Rhode Island Center for Freedom and Prosperity
- Abbreviation: RICFP
- Formation: 2011
- Founded at: Providence, Rhode Island
- Type: Nonprofit 501(c)(3)
- Methods: Public policy research
- President: Mike Stenhouse
- Revenue: $150,000 (2024)
- Expenses: $230,000 (2024)
- Website: rifreedom.org

= Rhode Island Center for Freedom and Prosperity =

The Rhode Island Center for Freedom and Prosperity (RICFP) is a public policy think tank located in Rhode Island that seeks to advance free market ideas. According to the organization, it "is dedicated to providing concerned citizens, the media, and public officials with empirical research data, while also advancing free-market solutions to public policy issues in the state."

RICFP is headed by former major league baseball player Mike Stenhouse. Stenhouse formerly ran the Ocean State Policy Research Institute, a Rhode Island think tank that ceased operations in 2011.

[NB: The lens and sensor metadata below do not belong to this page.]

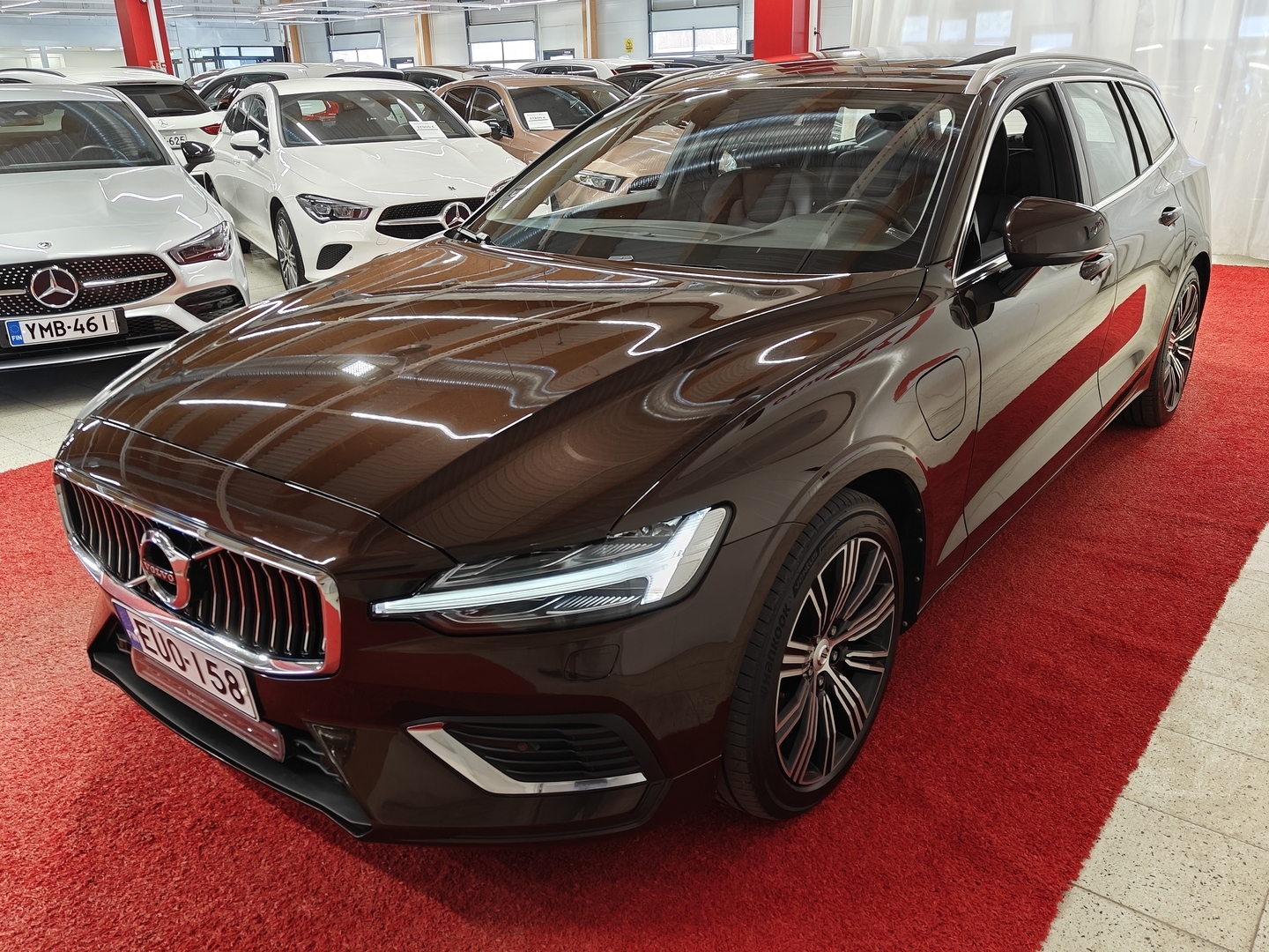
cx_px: 634
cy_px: 476
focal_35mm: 28
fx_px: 1026
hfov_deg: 63.4
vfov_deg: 49.7
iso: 80
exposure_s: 1/50
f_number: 1.8
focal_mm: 5.59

The organization is active in policy areas including tax policy, business climate, health care, pension reform and job growth. In June 2012, the organization issued a report arguing that Rhode Island should eliminate its 7-percent tax to stimulate the state's struggling economy. RICFP later worked with Democratic state legislator Jan Malik on tax reduction proposals in the Rhode Island Legislature. The organization publishes government transparency data, including municipal and school district spending as well as public employee compensation. The Ocean State Current is the organization's "media arm".